• 6098 Sayılı Kanunda Yer Alan Madde Gerekçesi

    818 sayılı Borçlar Kanununda yer verilmeyen, “6. Uygulama alanı” kenar başlıklı yeni bir maddedir.

    Tasarının dört fıkradan oluşan 262 nci maddesinde, taksitle satışa ilişkin hükümlerin uygulama alanı düzenlenmektedir.

    Maddenin birinci fıkrasında, taksitle satışa ilişkin hükümlerin, aynı ekonomik amaçla yapılan işlemlere de uygulanacağı belirtilmektedir.
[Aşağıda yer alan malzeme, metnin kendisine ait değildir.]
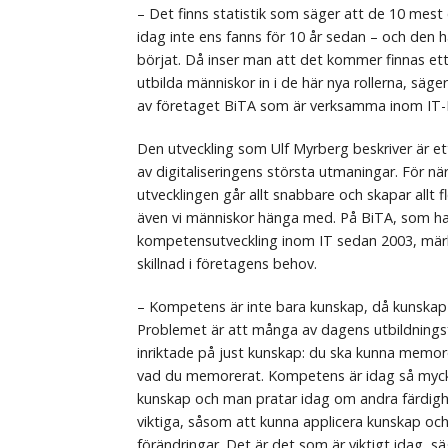
– Det finns statistik som säger att de 10 mest
idag inte ens fanns för 10 år sedan – och den h
börjat. Då inser man att det kommer finnas et
utbilda människor in i de här nya rollerna, säg
av företaget BiTA som är verksamma inom I
Den utveckling som Ulf Myrberg beskriver är et
av digitaliseringens största utmaningar. För nä
utvecklingen går allt snabbare och skapar allt 
även vi människor hänga med. På BiTA, som h
kompetensutveckling inom IT sedan 2003, märk
skillnad i företagens behov.
– Kompetens är inte bara kunskap, då kunskap 
Problemet är att många av dagens utbildningsf
inriktade på just kunskap: du ska kunna memor
vad du memorerat. Kompetens är idag så myck
kunskap och man pratar idag om andra färdigh
viktiga, såsom att kunna applicera kunskap och
förändringar. Det är det som är viktigt idag, s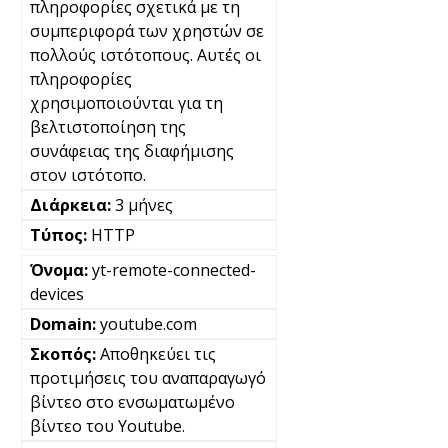
πληροφορίες σχετικά με τη
συμπεριφορά των χρηστών σε
πολλούς ιστότοπους. Αυτές οι
πληροφορίες
χρησιμοποιούνται για τη
βελτιστοποίηση της
συνάφειας της διαφήμισης
στον ιστότοπο.
3 μήνες
HTTP
yt-remote-connected-
devices
youtube.com
Αποθηκεύει τις
προτιμήσεις του αναπαραγωγό
βίντεο στο ενσωματωμένο
βίντεο του Youtube.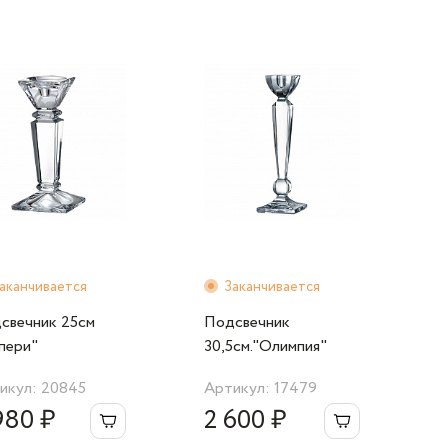
аканчивается
Заканчивается
свечник 25cм
Подсвечник
пери"
30,5cм."Олимпия"
икул: 20845
Артикул: 17479
980 ₽
2 600 ₽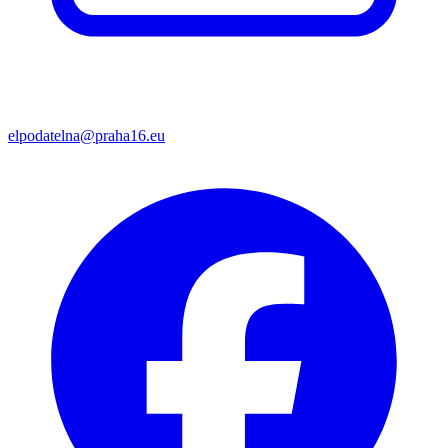
elpodatelna@praha16.eu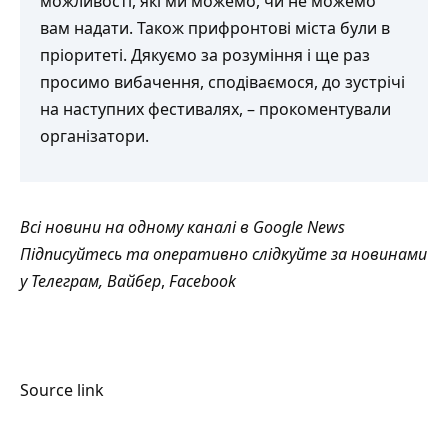
можливості, які ми можемо, чи не можемо
вам надати. Також прифронтові міста були в
пріоритеті. Дякуємо за розуміння і ще раз
просимо вибачення, сподіваємося, до зустрічі
на наступних фестивалях, –
прокоментували
організатори.
Всі новини на одному каналі в
Google News
Підписуйтесь та оперативно слідкуйте за новинами
у
Телеграм
,
Вайбер
,
Facebook
Source link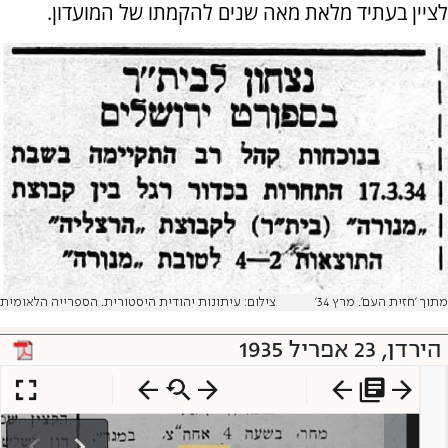
לציין בעתיד מלאת מאה שנים להקמתו של המועדון.
מתוך 'חזית העם'. מרץ 34'
צילום: עיתונות יהודית היסטורית. הספרייה הלאומית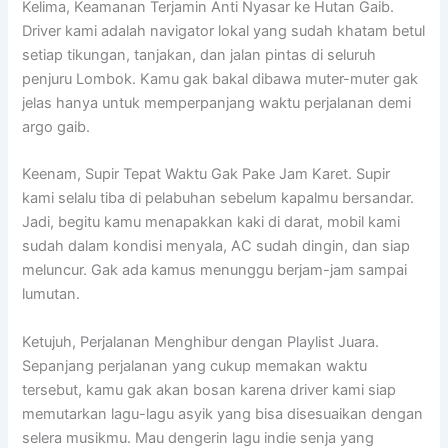
Kelima, Keamanan Terjamin Anti Nyasar ke Hutan Gaib.
Driver kami adalah navigator lokal yang sudah khatam betul
setiap tikungan, tanjakan, dan jalan pintas di seluruh
penjuru Lombok. Kamu gak bakal dibawa muter-muter gak
jelas hanya untuk memperpanjang waktu perjalanan demi
argo gaib.
Keenam, Supir Tepat Waktu Gak Pake Jam Karet. Supir
kami selalu tiba di pelabuhan sebelum kapalmu bersandar.
Jadi, begitu kamu menapakkan kaki di darat, mobil kami
sudah dalam kondisi menyala, AC sudah dingin, dan siap
meluncur. Gak ada kamus menunggu berjam-jam sampai
lumutan.
Ketujuh, Perjalanan Menghibur dengan Playlist Juara.
Sepanjang perjalanan yang cukup memakan waktu
tersebut, kamu gak akan bosan karena driver kami siap
memutarkan lagu-lagu asyik yang bisa disesuaikan dengan
selera musikmu. Mau dengerin lagu indie senja yang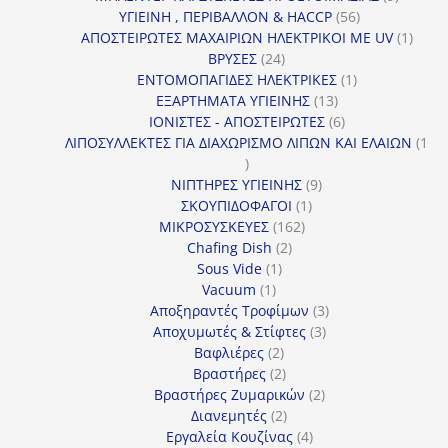
56
προϊόντ
ΥΓΙΕΙΝΗ , ΠΕΡΙΒΑΛΛΟΝ & HACCP
56
προϊόντα
1
ΑΠΟΣΤΕΙΡΩΤΕΣ ΜΑΧΑΙΡΙΩΝ ΗΛΕΚΤΡΙΚΟΙ ΜΕ UV
1
24
προϊό
ΒΡΥΣΕΣ
24
προϊόντα
1
ΕΝΤΟΜΟΠΑΓΙΔΕΣ ΗΛΕΚΤΡΙΚΕΣ
1
13
προϊόν
ΕΞΑΡΤΗΜΑΤΑ ΥΓΙΕΙΝΗΣ
13
προϊόντα
6
ΙΟΝΙΣΤΕΣ - ΑΠΟΣΤΕΙΡΩΤΕΣ
6
προϊόντα
ΛΙΠΟΣΥΛΛΕΚΤΕΣ ΓΙΑ ΔΙΑΧΩΡΙΣΜΟ ΛΙΠΩΝ ΚΑΙ ΕΛΑΙΩΝ
1
1
προϊόν
9
ΝΙΠΤΗΡΕΣ ΥΓΙΕΙΝΗΣ
9
1
προϊόντα
ΣΚΟΥΠΙΔΟΦΑΓΟΙ
1
162
προϊόν
ΜΙΚΡΟΣΥΣΚΕΥΕΣ
162
2
προϊόντα
Chafing Dish
2
1
προϊόντα
Sous Vide
1
1
προϊόν
Vacuum
1
προϊόν
3
Αποξηραντές Τροφίμων
3
3
προϊόντα
Αποχυμωτές & Στίφτες
3
2
προϊόντα
Βαφλιέρες
2
προϊόντα
2
Βραστήρες
2
προϊόντα
2
Βραστήρες Ζυμαρικών
2
2
προϊόντα
Διανεμητές
2
προϊόντα
4
Εργαλεία Κουζίνας
4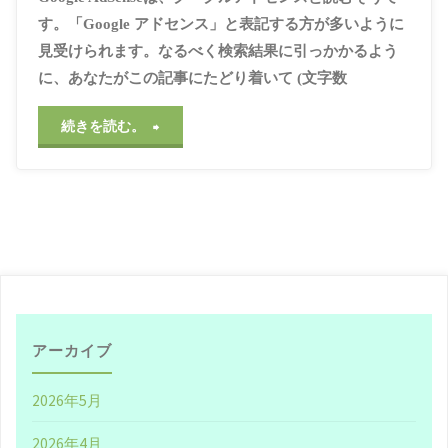
や
ウ
/
#ブログ
/
#丁寧
/
#令
ィ
す。「Google アドセンス」と表記する方が多いように
和
/
#便利
/
#協調性
/
#合
見受けられます。なるべく検索結果に引っかかるよう
め
格
/
#合格法
/
#多様性
/
#
ー
宣伝
/
#審査
/
#差別化
/
#
に、あなたがこの記事にたどり着いて (文字数
広告
/
#必勝法
/
#日記
/
#
て
に
検索サイト
/
#独自性
/
#
"Google
続きを読む。
芸術
/
#調和
/
#透明性
み
溢
2021年3月19日, 12:32
AdSense
PM
る"
れ
審
た
査
文
に
章"
合
アーカイブ
格
2026年5月
さ
2026年4月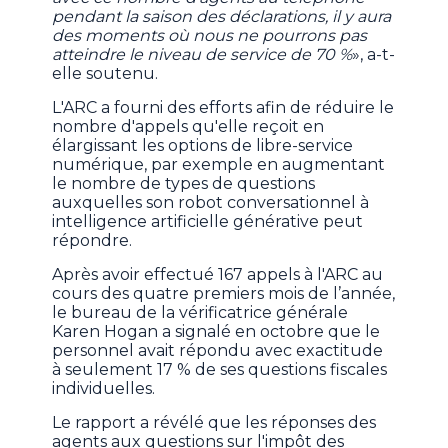
pendant la saison des déclarations, il y aura
des moments où nous ne pourrons pas
atteindre le niveau de service de 70 %
», a-t-
elle soutenu.
L'ARC a fourni des efforts afin de réduire le
nombre d'appels qu'elle reçoit en
élargissant les options de libre-service
numérique, par exemple en augmentant
le nombre de types de questions
auxquelles son robot conversationnel à
intelligence artificielle générative peut
répondre.
Après avoir effectué 167 appels à l'ARC au
cours des quatre premiers mois de l’année,
le bureau de la vérificatrice générale
Karen Hogan a signalé en octobre que le
personnel avait répondu avec exactitude
à seulement 17 % de ses questions fiscales
individuelles.
Le rapport a révélé que les réponses des
agents aux questions sur l'impôt des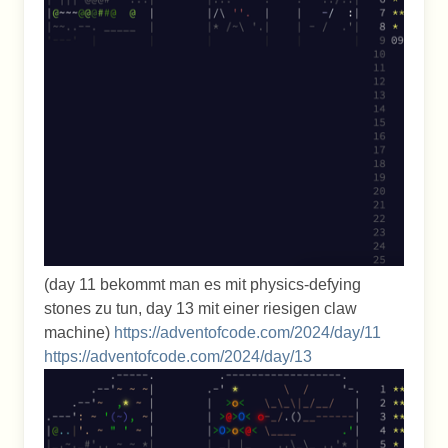
(day 11 bekommt man es mit physics-defying
stones zu tun, day 13 mit einer riesigen claw
machine)
https://adventofcode.com/2024/day/11
https://adventofcode.com/2024/day/13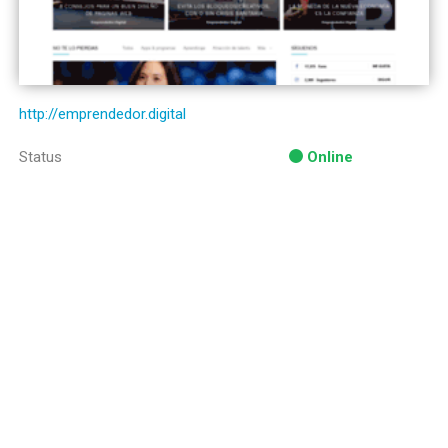
http://emprendedor.digital
Status
Online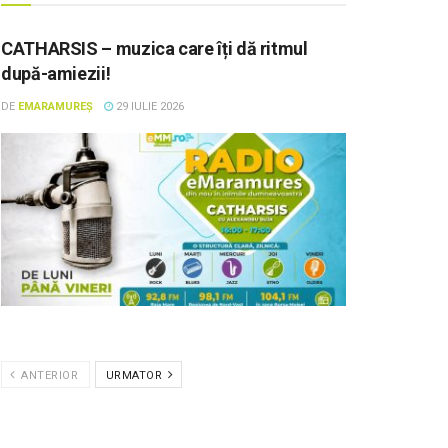
CATHARSIS – muzica care îți dă ritmul
după-amiezii!
DE
EMARAMUREȘ
29 IULIE 2026
ANTERIOR
URMATOR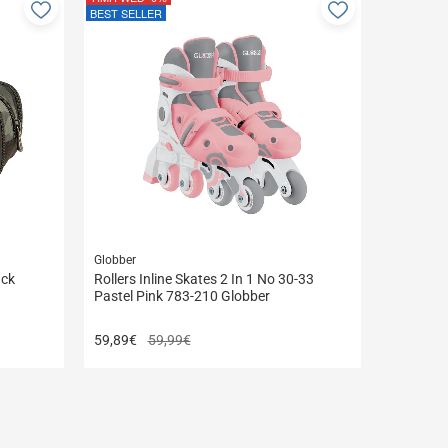
Προσθήκη
Προσθήκη
BEST SELLER
στα
στα
αγαπημένα
αγαπημένα
μου
μου
Globber
ack
Rollers Inline Skates 2 In 1 No 30-33
Pastel Pink 783-210 Globber
59,89
€
59,99€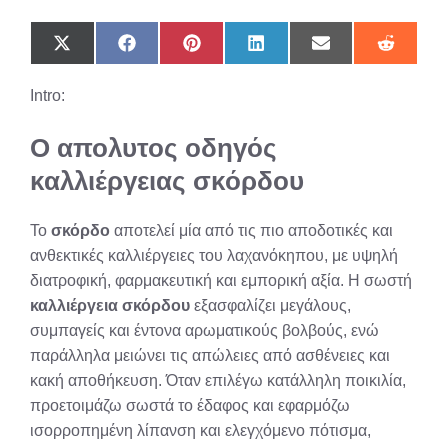
Share
Share
Share
Share
Share
Share
on
on
on
on
on
on
X
Facebook
Pinterest
LinkedIn
Email
Reddit
Intro:
(Twitter)
Ο απολυτος οδηγός
καλλιέργειας σκόρδου
Το
σκόρδο
αποτελεί μία από τις πιο αποδοτικές και
ανθεκτικές καλλιέργειες του λαχανόκηπου, με υψηλή
διατροφική, φαρμακευτική και εμπορική αξία. Η σωστή
καλλιέργεια σκόρδου
εξασφαλίζει μεγάλους,
συμπαγείς και έντονα αρωματικούς βολβούς, ενώ
παράλληλα μειώνει τις απώλειες από ασθένειες και
κακή αποθήκευση. Όταν επιλέγω κατάλληλη ποικιλία,
προετοιμάζω σωστά το έδαφος και εφαρμόζω
ισορροπημένη λίπανση και ελεγχόμενο πότισμα,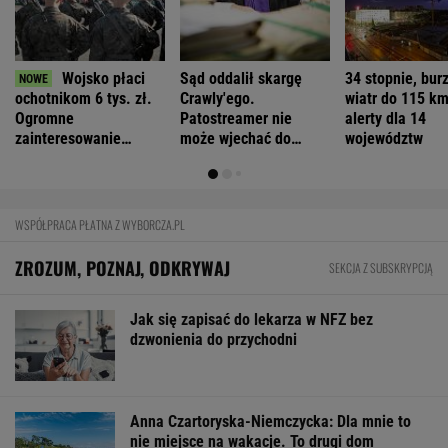
Prof. Andrzej Pilc: Jesteśmy blisko
skutecznego leku na depresję
FINANSE I TECHNOLOGIA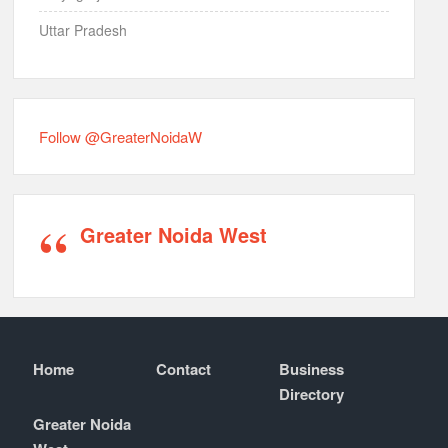
Uttar Pradesh
Follow @GreaterNoidaW
Greater Noida West
Home
Contact
Business
Directory
Greater Noida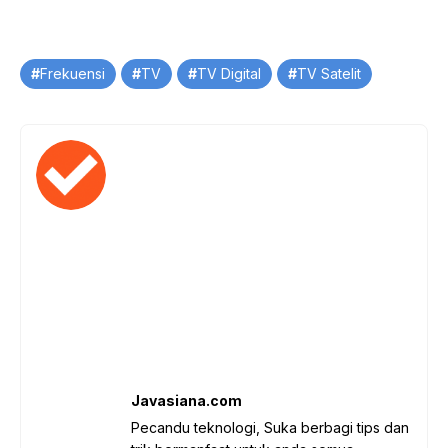
Tag
Frekuensi
TV
TV Digital
TV Satelit
Javasiana.com
Pecandu teknologi, Suka berbagi tips dan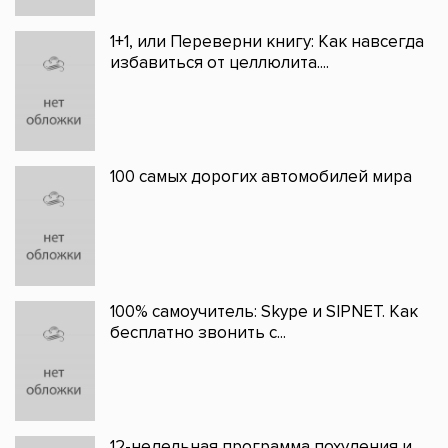
1+1, или Переверни книгу: Как навсегда
избавиться от целлюлита....
100 самых дорогих автомобилей мира
100% самоучитель: Skype и SIPNET. Как
бесплатно звонить с...
12-недельная программа похудения и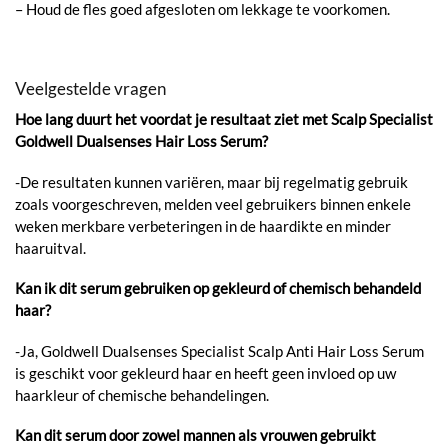
– Houd de fles goed afgesloten om lekkage te voorkomen.
Veelgestelde vragen
Hoe lang duurt het voordat je resultaat ziet met Scalp Specialist
Goldwell Dualsenses Hair Loss Serum?
-De resultaten kunnen variëren, maar bij regelmatig gebruik
zoals voorgeschreven, melden veel gebruikers binnen enkele
weken merkbare verbeteringen in de haardikte en minder
haaruitval.
Kan ik dit serum gebruiken op gekleurd of chemisch behandeld
haar?
-Ja, Goldwell Dualsenses Specialist Scalp Anti Hair Loss Serum
is geschikt voor gekleurd haar en heeft geen invloed op uw
haarkleur of chemische behandelingen.
Kan dit serum door zowel mannen als vrouwen gebruikt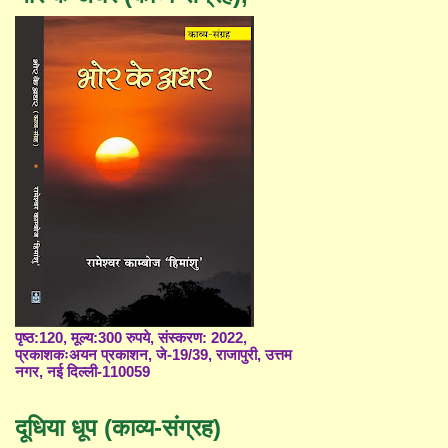
पृष्ठ:120, मूल्य:300 रुपये, संस्करण: 2022,
प्रकाशकःअयन प्रकाशन, जे-19/39, राजापुरी, उत्तम
नगर, नई दिल्ली-110059
दूधिया धूप (काव्य-संग्रह)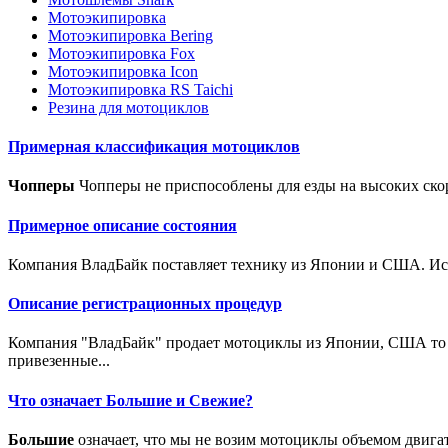
Мотоэкипировка
Мотоэкипировка Bering
Мотоэкипировка Fox
Мотоэкипировка Icon
Мотоэкипировка RS Taichi
Резина для мотоциклов
Примерная классификация мотоциклов
Чопперы
Чопперы не приспособлены для езды на высоких скор
Примерное описание состояния
Компания ВладБайк поставляет технику из Японии и США. Исто
Описание регистрационных процедур
Компания "ВладБайк" продает мотоциклы из Японии, США то е
привезенные...
Что означает Большие и Свежие?
Большие
означает, что мы не возим мотоциклы объемом двига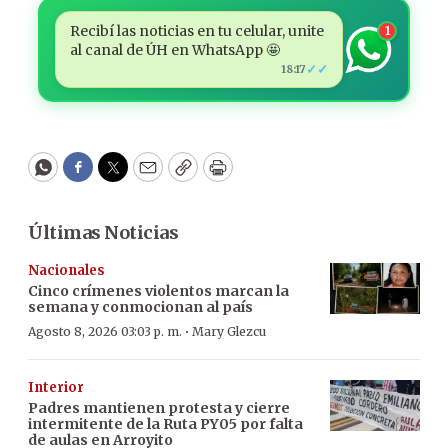
Recibí las noticias en tu celular, unite
1
al canal de ÚH en WhatsApp 🤩
✓✓
18:17
WhatsApp
Facebook
Twitter
Email
Copy
Print
Últimas Noticias
Nacionales
Cinco crímenes violentos marcan la
semana y conmocionan al país
·
Agosto 8, 2026 03:03 p. m.
Mary Glezcu
Interior
Padres mantienen protesta y cierre
intermitente de la Ruta PY05 por falta
de aulas en Arroyito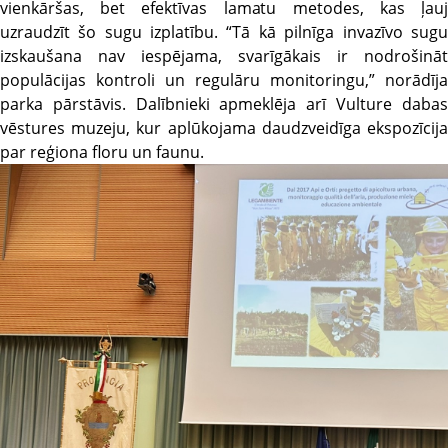
vienkāršas, bet efektīvas lamatu metodes, kas ļauj
uzraudzīt šo sugu izplatību. “Tā kā pilnīga invazīvo sugu
izskaušana nav iespējama, svarīgākais ir nodrošināt
populācijas kontroli un regulāru monitoringu,” norādīja
parka pārstāvis. Dalībnieki apmeklēja arī Vulture dabas
vēstures muzeju, kur aplūkojama daudzveidīga ekspozīcija
par reģiona floru un faunu.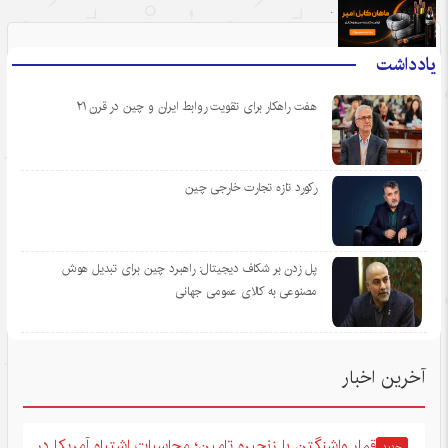
.
یادداشت
هفت راهکار برای تقویت روابط ایران و چین در قرن ۲۱
رکورد تازه تجارت خارجی چین
پل زدن بر شکاف دیجیتال: راهبرد چین برای تبدیل هوش
مصنوعی به کالای عمومی جهانی
آخرین اخبار
قمار واشنگتن با زنجیره تامین؛ محاسبات اشتباه آمریکا در
جدید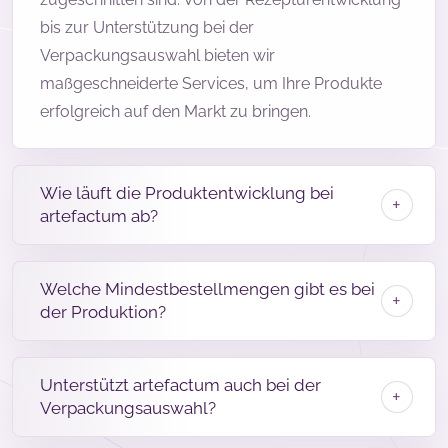
bis zur Unterstützung bei der
Verpackungsauswahl bieten wir
maßgeschneiderte Services, um Ihre Produkte
erfolgreich auf den Markt zu bringen.
Wie läuft die Produktentwicklung bei
artefactum ab?
Welche Mindestbestellmengen gibt es bei
der Produktion?
Unterstützt artefactum auch bei der
Verpackungsauswahl?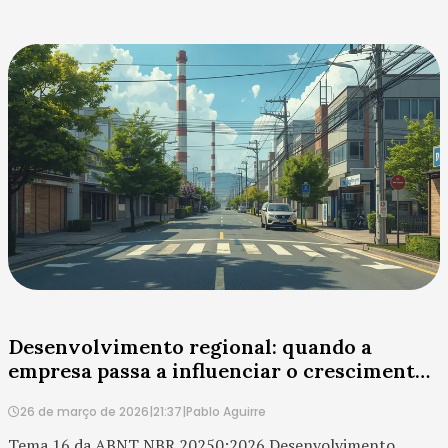
aparecer como uma meta de diversidade econômica, apoio
ao empreendedorismo ou fortalecimento de fornecedores.
Mas, no contexto do ESG, ela é muito mais do que isso.
Trata-se de uma decisão estratégica que afeta
competitividade, resiliência, geração de renda...
Desenvolvimento regional: quando a
empresa passa a influenciar o crescimento
do entorno
26 de março de 2026
|
21:37
|
Pablo Aguirre
Tema 16 da ABNT NBR 20250:2026 Desenvolvimento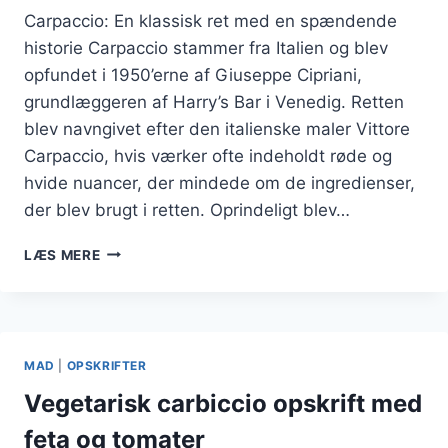
Carpaccio: En klassisk ret med en spændende
historie Carpaccio stammer fra Italien og blev
opfundet i 1950’erne af Giuseppe Cipriani,
grundlæggeren af Harry’s Bar i Venedig. Retten
blev navngivet efter den italienske maler Vittore
Carpaccio, hvis værker ofte indeholdt røde og
hvide nuancer, der mindede om de ingredienser,
der blev brugt i retten. Oprindeligt blev…
CARPACCIO
LÆS MERE
MED
BALSAMICO
GLASUR
TIL
FESTLIGE
MAD
|
OPSKRIFTER
LEJLIGHEDER
Vegetarisk carbiccio opskrift med
feta og tomater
Taksitle satışta alıcıların korunması amacıyla konulmuş olan hükümlerden kurtulmak (kanuna karşı hile yapmak) amacıyla, uygulamada rastlanan kira-satış vaadi, kira-alım ve kira-bağışlama şeklinde yapılan birleşik sözleşmelere de taksitle satış hükümleri uygulanır. Bu sözleşmelerin yapısını açıklamak amacıyla sadece kira-satış vaadi şeklindeki birleşik sözleşmeden kısaca söz etmekte yarar vardır. Bu sözleşmede, kiraya veren (gerçekte taksitle mal satıcısı), satılanı satış bedelinin tamamen ödenmesi gereken tarihe kadar kiraya vermekte; satış bedeli tamamen ödenince, satılanı ona satmayı vaat etmekte; fakat bir vadeye ilişkin kira bedeli (gerçekte taksit) ödenmezse, fesih bildiriminde bulunarak sözleşmeden dönme hakkını da sadece kendisi için saklı tutmaktadır. Böylece, kiracı (gerçekte taksitle mal alıcısı) bir vadeye ilişkin borcunu ödemezse, kiraya veren (gerçekte taksitle mal satıcısı), fesih bildiriminde bulunarak kira sözleşmesini feshetmekte (gerçekte taksitle satış sözleşmesinden dönmekte) ve o zamana kadar kendisine ödenmiş olan kira bedellerini (gerçekte taksitleri) alıkoymak istemektedir.

    Maddenin ikinci fıkrasında, bir taşınırı edinme amacıyla yapılan ödünç sözleşmelerinde, satıcının mülkiyeti saklı tutma kaydı ile birlikte veya bundan bağımsız olarak, taksitle satış sözleşmesinden doğan satış bedeli alacağını ödünç verene devretmesi veya satıcı ile ödünç verenin başka bir şekilde anlaşarak, satış bedelini daha sonra taksitler hâlinde ödemeyi üstlenen alıcıya satılanın teslimini sağlamaları durumunda, taksitle satışa ilişkin hükümlerin kıyas yoluyla uygulanacağı öngörülmekte ve böyle bir ödünç sözleşmesinde yer verilmesi gerekli hususlar düzenlenmektedir.

    Maddenin üçüncü fıkrasında, satış bedeli taksitle ödünç yoluyla karşılanan peşin mal alımlarına, hangi koşullar altında, taksitle satışa ilişkin hükümlerin uygulanmayacağı belirtilmektedir.

    Maddenin son fıkrasında ise, taksitle satışa ilişkin hükümlerden sadece Tasarının 258 inci maddesinin ikinci fıkrası, 259 uncu maddesinin birinci fıkrası ve 260 ıncı maddesi hükümlerinin uygulanacağı taksitle satışlar belirtilmektedir. Fıkrada yapılan düzenleme ile, tacir sıfatını taşıyan alıcı bakımından, 4077 sayılı Tüketicinin Korunması Hakkında Kanunun uygulanamayacağı göz önünde tutularak, söz konusu alıcılara taksitle satışa ilişkin belirtilen hükümlerden sınırlı biçimde yararlanma olanağı tanınmıştır.